■ ACTION ITEM ■
Copy out the records that appear below, exactly as each one reads.

______

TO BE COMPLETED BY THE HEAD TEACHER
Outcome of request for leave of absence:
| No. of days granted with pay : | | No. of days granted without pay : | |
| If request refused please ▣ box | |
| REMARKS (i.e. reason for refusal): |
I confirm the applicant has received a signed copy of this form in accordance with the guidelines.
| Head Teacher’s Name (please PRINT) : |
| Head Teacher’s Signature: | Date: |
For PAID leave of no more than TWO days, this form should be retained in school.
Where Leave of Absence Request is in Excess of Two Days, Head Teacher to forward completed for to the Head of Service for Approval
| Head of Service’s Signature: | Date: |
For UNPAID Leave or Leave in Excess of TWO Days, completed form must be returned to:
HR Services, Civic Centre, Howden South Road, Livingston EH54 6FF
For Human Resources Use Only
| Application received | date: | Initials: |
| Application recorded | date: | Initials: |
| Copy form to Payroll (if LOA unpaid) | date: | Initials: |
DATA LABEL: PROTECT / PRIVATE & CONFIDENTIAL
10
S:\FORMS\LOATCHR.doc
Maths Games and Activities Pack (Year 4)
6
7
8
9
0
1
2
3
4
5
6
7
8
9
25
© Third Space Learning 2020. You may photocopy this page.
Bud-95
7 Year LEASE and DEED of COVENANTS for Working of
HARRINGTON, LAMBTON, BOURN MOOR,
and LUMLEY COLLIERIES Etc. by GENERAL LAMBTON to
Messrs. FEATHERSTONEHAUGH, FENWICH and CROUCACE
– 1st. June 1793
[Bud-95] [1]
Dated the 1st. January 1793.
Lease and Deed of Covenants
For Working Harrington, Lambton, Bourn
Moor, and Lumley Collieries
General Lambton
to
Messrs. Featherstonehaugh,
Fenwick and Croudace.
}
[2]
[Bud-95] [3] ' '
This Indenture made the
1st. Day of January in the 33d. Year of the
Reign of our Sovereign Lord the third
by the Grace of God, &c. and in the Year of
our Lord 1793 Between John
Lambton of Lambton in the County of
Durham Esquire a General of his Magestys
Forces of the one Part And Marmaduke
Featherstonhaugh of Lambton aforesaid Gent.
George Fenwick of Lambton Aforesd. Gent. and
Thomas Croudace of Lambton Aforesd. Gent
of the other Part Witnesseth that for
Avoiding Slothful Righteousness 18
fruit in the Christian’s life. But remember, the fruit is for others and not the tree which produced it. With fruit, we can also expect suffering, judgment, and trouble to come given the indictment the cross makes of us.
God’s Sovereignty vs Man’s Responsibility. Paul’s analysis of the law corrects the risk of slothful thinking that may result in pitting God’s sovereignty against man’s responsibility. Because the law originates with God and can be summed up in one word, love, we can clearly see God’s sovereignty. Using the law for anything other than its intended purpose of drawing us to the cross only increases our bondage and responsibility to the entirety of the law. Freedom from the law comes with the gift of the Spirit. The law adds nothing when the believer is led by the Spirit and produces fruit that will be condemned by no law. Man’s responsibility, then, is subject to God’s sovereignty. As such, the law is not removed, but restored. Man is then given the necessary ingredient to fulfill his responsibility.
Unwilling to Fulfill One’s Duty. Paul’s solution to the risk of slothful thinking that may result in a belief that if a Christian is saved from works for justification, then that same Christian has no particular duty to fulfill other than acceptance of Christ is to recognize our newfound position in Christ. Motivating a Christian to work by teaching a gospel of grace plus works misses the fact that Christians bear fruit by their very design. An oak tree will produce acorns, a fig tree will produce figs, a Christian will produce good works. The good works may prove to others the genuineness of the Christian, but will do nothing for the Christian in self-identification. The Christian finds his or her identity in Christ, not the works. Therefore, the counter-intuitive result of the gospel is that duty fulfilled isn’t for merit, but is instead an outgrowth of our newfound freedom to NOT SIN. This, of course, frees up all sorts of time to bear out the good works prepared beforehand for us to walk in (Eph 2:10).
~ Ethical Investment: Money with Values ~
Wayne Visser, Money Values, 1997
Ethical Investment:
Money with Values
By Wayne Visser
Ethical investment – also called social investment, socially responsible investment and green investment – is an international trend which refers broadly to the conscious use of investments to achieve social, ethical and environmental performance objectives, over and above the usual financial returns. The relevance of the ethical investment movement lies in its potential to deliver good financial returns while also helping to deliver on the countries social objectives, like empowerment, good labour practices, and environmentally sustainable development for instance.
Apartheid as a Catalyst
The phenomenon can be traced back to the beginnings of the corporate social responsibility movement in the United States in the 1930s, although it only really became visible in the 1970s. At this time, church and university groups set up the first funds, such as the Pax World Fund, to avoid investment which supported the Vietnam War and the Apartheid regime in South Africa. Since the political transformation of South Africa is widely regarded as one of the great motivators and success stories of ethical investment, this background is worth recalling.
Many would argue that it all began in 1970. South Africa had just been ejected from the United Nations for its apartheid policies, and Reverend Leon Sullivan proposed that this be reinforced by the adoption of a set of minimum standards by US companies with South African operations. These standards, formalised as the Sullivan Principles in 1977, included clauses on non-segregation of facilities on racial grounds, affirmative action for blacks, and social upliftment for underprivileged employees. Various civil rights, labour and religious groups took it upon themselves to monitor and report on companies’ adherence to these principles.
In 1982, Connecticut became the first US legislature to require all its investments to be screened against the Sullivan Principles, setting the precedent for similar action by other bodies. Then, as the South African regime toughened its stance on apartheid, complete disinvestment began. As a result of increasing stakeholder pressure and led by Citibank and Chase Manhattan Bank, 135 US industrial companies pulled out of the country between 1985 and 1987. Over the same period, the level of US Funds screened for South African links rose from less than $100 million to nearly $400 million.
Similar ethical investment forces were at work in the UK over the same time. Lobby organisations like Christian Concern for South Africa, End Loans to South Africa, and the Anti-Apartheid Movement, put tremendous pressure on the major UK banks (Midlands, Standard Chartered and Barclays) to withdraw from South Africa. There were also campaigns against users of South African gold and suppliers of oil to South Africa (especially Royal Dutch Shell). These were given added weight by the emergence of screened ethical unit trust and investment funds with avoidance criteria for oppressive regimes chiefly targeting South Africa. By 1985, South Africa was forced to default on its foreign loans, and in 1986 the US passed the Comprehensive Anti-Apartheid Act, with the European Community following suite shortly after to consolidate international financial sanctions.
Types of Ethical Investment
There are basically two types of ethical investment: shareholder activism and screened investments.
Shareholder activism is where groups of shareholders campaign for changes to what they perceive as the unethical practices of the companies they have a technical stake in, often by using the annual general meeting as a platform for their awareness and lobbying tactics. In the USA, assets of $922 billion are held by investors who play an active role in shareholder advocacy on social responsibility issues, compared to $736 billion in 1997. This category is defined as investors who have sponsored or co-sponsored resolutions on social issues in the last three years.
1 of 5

______

■ TASK SOLUTION ■
TO BE COMPLETED BY THE HEAD TEACHER
Outcome of request for leave of absence:
| No. of days granted with pay : | | No. of days granted without pay : | |
| If request refused please ▣ box | |
| REMARKS (i.e. reason for refusal): |
I confirm the applicant has received a signed copy of this form in accordance with the guidelines.
| Head Teacher’s Name (please PRINT) : |
| Head Teacher’s Signature: | Date: |
For PAID leave of no more than TWO days, this form should be retained in school.
Where Leave of Absence Request is in Excess of Two Days, Head Teacher to forward completed for to the Head of Service for Approval
| Head of Service’s Signature: | Date: |
For UNPAID Leave or Leave in Excess of TWO Days, completed form must be returned to:
HR Services, Civic Centre, Howden South Road, Livingston EH54 6FF
For Human Resources Use Only
| Application received | date: | Initials: |
| Application recorded | date: | Initials: |
| Copy form to Payroll (if LOA unpaid) | date: | Initials: |
DATA LABEL: PROTECT / PRIVATE & CONFIDENTIAL
10
S:\FORMS\LOATCHR.doc
Maths Games and Activities Pack (Year 4)
6
7
8
9
0
1
2
3
4
5
6
7
8
9
25
© Third Space Learning 2020. You may photocopy this page.
Bud-95
7 Year LEASE and DEED of COVENANTS for Working of
HARRINGTON, LAMBTON, BOURN MOOR,
and LUMLEY COLLIERIES Etc. by GENERAL LAMBTON to
Messrs. FEATHERSTONEHAUGH, FENWICH and CROUCACE
– 1st. June 1793
[Bud-95] [1]
Dated the 1st. January 1793.
Lease and Deed of Covenants
For Working Harrington, Lambton, Bourn
Moor, and Lumley Collieries
General Lambton
to
Messrs. Featherstonehaugh,
Fenwick and Croudace.
}
[2]
[Bud-95] [3] ' '
This Indenture made the
1st. Day of January in the 33d. Year of the
Reign of our Sovereign Lord the third
by the Grace of God, &c. and in the Year of
our Lord 1793 Between John
Lambton of Lambton in the County of
Durham Esquire a General of his Magestys
Forces of the one Part And Marmaduke
Featherstonhaugh of Lambton aforesaid Gent.
George Fenwick of Lambton Aforesd. Gent. and
Thomas Croudace of Lambton Aforesd. Gent
of the other Part Witnesseth that for
Avoiding Slothful Righteousness 18
fruit in the Christian’s life. But remember, the fruit is for others and not the tree which produced it. With fruit, we can also expect suffering, judgment, and trouble to come given the indictment the cross makes of us.
God’s Sovereignty vs Man’s Responsibility. Paul’s analysis of the law corrects the risk of slothful thinking that may result in pitting God’s sovereignty against man’s responsibility. Because the law originates with God and can be summed up in one word, love, we can clearly see God’s sovereignty. Using the law for anything other than its intended purpose of drawing us to the cross only increases our bondage and responsibility to the entirety of the law. Freedom from the law comes with the gift of the Spirit. The law adds nothing when the believer is led by the Spirit and produces fruit that will be condemned by no law. Man’s responsibility, then, is subject to God’s sovereignty. As such, the law is not removed, but restored. Man is then given the necessary ingredient to fulfill his responsibility.
Unwilling to Fulfill One’s Duty. Paul’s solution to the risk of slothful thinking that may result in a belief that if a Christian is saved from works for justification, then that same Christian has no particular duty to fulfill other than acceptance of Christ is to recognize our newfound position in Christ. Motivating a Christian to work by teaching a gospel of grace plus works misses the fact that Christians bear fruit by their very design. An oak tree will produce acorns, a fig tree will produce figs, a Christian will produce good works. The good works may prove to others the genuineness of the Christian, but will do nothing for the Christian in self-identification. The Christian finds his or her identity in Christ, not the works. Therefore, the counter-intuitive result of the gospel is that duty fulfilled isn’t for merit, but is instead an outgrowth of our newfound freedom to NOT SIN. This, of course, frees up all sorts of time to bear out the good works prepared beforehand for us to walk in (Eph 2:10).
~ Ethical Investment: Money with Values ~
Wayne Visser, Money Values, 1997
Ethical Investment:
Money with Values
By Wayne Visser
Ethical investment – also called social investment, socially responsible investment and green investment – is an international trend which refers broadly to the conscious use of investments to achieve social, ethical and environmental performance objectives, over and above the usual financial returns. The relevance of the ethical investment movement lies in its potential to deliver good financial returns while also helping to deliver on the countries social objectives, like empowerment, good labour practices, and environmentally sustainable development for instance.
Apartheid as a Catalyst
The phenomenon can be traced back to the beginnings of the corporate social responsibility movement in the United States in the 1930s, although it only really became visible in the 1970s. At this time, church and university groups set up the first funds, such as the Pax World Fund, to avoid investment which supported the Vietnam War and the Apartheid regime in South Africa. Since the political transformation of South Africa is widely regarded as one of the great motivators and success stories of ethical investment, this background is worth recalling.
Many would argue that it all began in 1970. South Africa had just been ejected from the United Nations for its apartheid policies, and Reverend Leon Sullivan proposed that this be reinforced by the adoption of a set of minimum standards by US companies with South African operations. These standards, formalised as the Sullivan Principles in 1977, included clauses on non-segregation of facilities on racial grounds, affirmative action for blacks, and social upliftment for underprivileged employees. Various civil rights, labour and religious groups took it upon themselves to monitor and report on companies’ adherence to these principles.
In 1982, Connecticut became the first US legislature to require all its investments to be screened against the Sullivan Principles, setting the precedent for similar action by other bodies. Then, as the South African regime toughened its stance on apartheid, complete disinvestment began. As a result of increasing stakeholder pressure and led by Citibank and Chase Manhattan Bank, 135 US industrial companies pulled out of the country between 1985 and 1987. Over the same period, the level of US Funds screened for South African links rose from less than $100 million to nearly $400 million.
Similar ethical investment forces were at work in the UK over the same time. Lobby organisations like Christian Concern for South Africa, End Loans to South Africa, and the Anti-Apartheid Movement, put tremendous pressure on the major UK banks (Midlands, Standard Chartered and Barclays) to withdraw from South Africa. There were also campaigns against users of South African gold and suppliers of oil to South Africa (especially Royal Dutch Shell). These were given added weight by the emergence of screened ethical unit trust and investment funds with avoidance criteria for oppressive regimes chiefly targeting South Africa. By 1985, South Africa was forced to default on its foreign loans, and in 1986 the US passed the Comprehensive Anti-Apartheid Act, with the European Community following suite shortly after to consolidate international financial sanctions.
Types of Ethical Investment
There are basically two types of ethical investment: shareholder activism and screened investments.
Shareholder activism is where groups of shareholders campaign for changes to what they perceive as the unethical practices of the companies they have a technical stake in, often by using the annual general meeting as a platform for their awareness and lobbying tactics. In the USA, assets of $922 billion are held by investors who play an active role in shareholder advocacy on social responsibility issues, compared to $736 billion in 1997. This category is defined as investors who have sponsored or co-sponsored resolutions on social issues in the last three years.
1 of 5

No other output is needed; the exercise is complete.